1. The IGBT module was damaged due to poor heat dissipation.
The frequency converter suddenly emitted an explosive sound during operation, and the external fuse blew. Disassembly revealed that the inverter's IGBT module was damaged. Testing of the relevant circuit boards showed that the IGBT trigger circuit was damaged, while other circuit boards tested normal. During disassembly, the power board and current detection board were found to be covered in oil and dust. Opening the inverter's heatsink fan revealed that the heatsink was also covered in oil and debris, completely blocking the airflow channels. Therefore, it was deduced that the inverter's IGBT module was damaged due to poor heat dissipation.
Repair Process: First, completely disassemble the inverter, remove the heat sink from the heat dissipation channel, and clean the heat sink with compressed air. Simultaneously, clean all internal structural components and circuit boards of the inverter. Install the IGBT module, following the module's requirements and installing it in the correct order with appropriate torque. Repair the trigger circuit, and then install the other components in sequence. After installation, perform a static test. If the static test results are satisfactory, perform a power-on test and a load test. If the load test is passed, the repair is successfully completed.
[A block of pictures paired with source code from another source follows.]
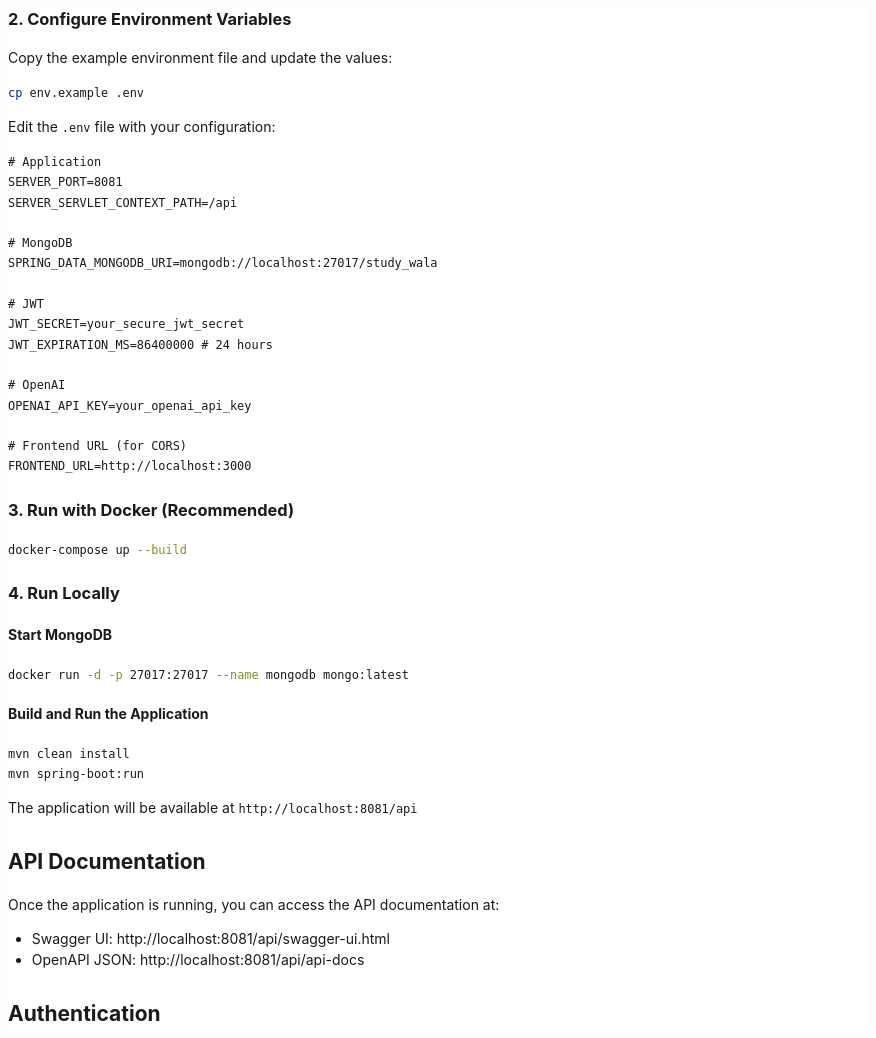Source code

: ### 2. Configure Environment Variables
Copy the example environment file and update the values:
```bash
cp env.example .env
```

Edit the `.env` file with your configuration:
```env
# Application
SERVER_PORT=8081
SERVER_SERVLET_CONTEXT_PATH=/api

# MongoDB
SPRING_DATA_MONGODB_URI=mongodb://localhost:27017/study_wala

# JWT
JWT_SECRET=your_secure_jwt_secret
JWT_EXPIRATION_MS=86400000 # 24 hours

# OpenAI
OPENAI_API_KEY=your_openai_api_key

# Frontend URL (for CORS)
FRONTEND_URL=http://localhost:3000
```

### 3. Run with Docker (Recommended)
```bash
docker-compose up --build
```

### 4. Run Locally
#### Start MongoDB
```bash
docker run -d -p 27017:27017 --name mongodb mongo:latest
```

#### Build and Run the Application
```bash
mvn clean install
mvn spring-boot:run
```

The application will be available at `http://localhost:8081/api`

## API Documentation

Once the application is running, you can access the API documentation at:
- Swagger UI: http://localhost:8081/api/swagger-ui.html
- OpenAPI JSON: http://localhost:8081/api/api-docs

## Authentication

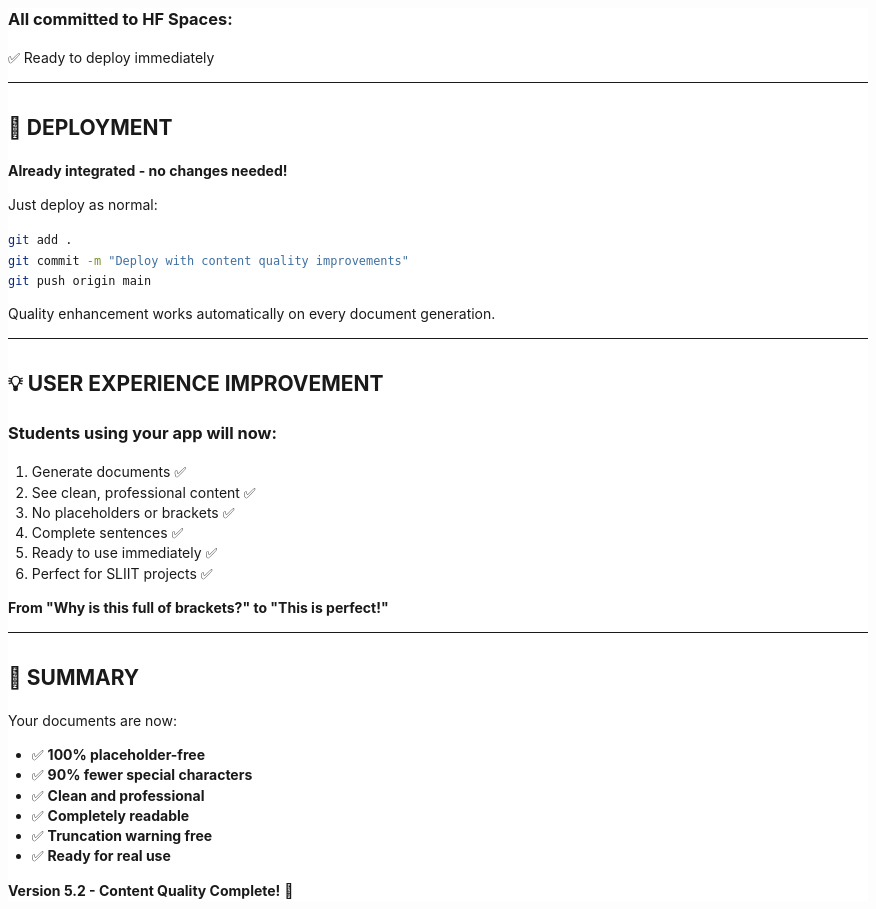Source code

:### **All committed to HF Spaces:**
✅ Ready to deploy immediately

---

## 🚀 **DEPLOYMENT**

**Already integrated - no changes needed!**

Just deploy as normal:
```bash
git add .
git commit -m "Deploy with content quality improvements"
git push origin main
```

Quality enhancement works automatically on every document generation.

---

## 💡 **USER EXPERIENCE IMPROVEMENT**

### **Students using your app will now:**
1. Generate documents ✅
2. See clean, professional content ✅
3. No placeholders or brackets ✅
4. Complete sentences ✅
5. Ready to use immediately ✅
6. Perfect for SLIIT projects ✅

**From "Why is this full of brackets?" to "This is perfect!"**

---

## 🎉 **SUMMARY**

Your documents are now:
- ✅ **100% placeholder-free**
- ✅ **90% fewer special characters**
- ✅ **Clean and professional**
- ✅ **Completely readable**
- ✅ **Truncation warning free**
- ✅ **Ready for real use**

**Version 5.2 - Content Quality Complete!** 🚀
Experience Summary: Based on the repair experience of several frequency converters of different models and under different operating environments, the main cause of IGBT module failure in frequency converters is the harsh operating environment, which leads to damage to electronic components on the gate drive card and blockage of the frequency converter's heat dissipation channels. The most easily damaged components are the Zener diode and optocoupler. To check for problems in the drive circuit, compare the resistance of each trigger terminal when the power is off. Measure the voltage waveform at the trigger terminals when the power is on. However, some frequency converters cannot be powered on without the module installed. In this case, connect a dummy load in series with the module's P terminal to prevent accidental contact with the trigger terminals or other circuits during inspection, which could burn out the module.
2. Simple Measurement Methods for IGBT Modules
An imbalance in the inverter's output voltage manifests as motor vibration and unstable speed. Without experience, it's difficult to determine which drive circuit is faulty. In this case, start the inverter at 2Hz and use a multimeter in DC voltage mode to measure the voltage values of pu, PV, PW, and un, vn, and wn respectively. These six voltages will differ; the one with the higher voltage indicates a problem. You can draw a diagram to analyze the principle. For IGBT modules, we introduce the simplest measurement method (not the professional method): Set the digital multimeter to diode test mode and test the forward and reverse diode characteristics between C1, E1, C2, and E2 of the IGBT module, and between the gate g and E1 and E2, to determine if the IGBT module is intact. Take a six-phase module as an example. Disconnect the wires from phases u, v, and w on the load side. Using a diode tester, connect the black probe to phase p (collector C1) and measure u, v, and w sequentially with the red probe. The multimeter should display an infinite value. Reverse the probes, connecting the red probe to p and measuring u, v, and w with the black probe. The multimeter should display a value of approximately 400. Next, connect the black probe to phase n (emitter E2) and measure u, v, and w with the red probe. The multimeter should display a value of approximately 400. Connecting the red probe to p and measuring u, v, and w with the black probe should display an infinite value. The forward and reverse characteristics of each phase should be identical. If a difference occurs, it indicates a deterioration in the IGBT module's performance, and it should be replaced.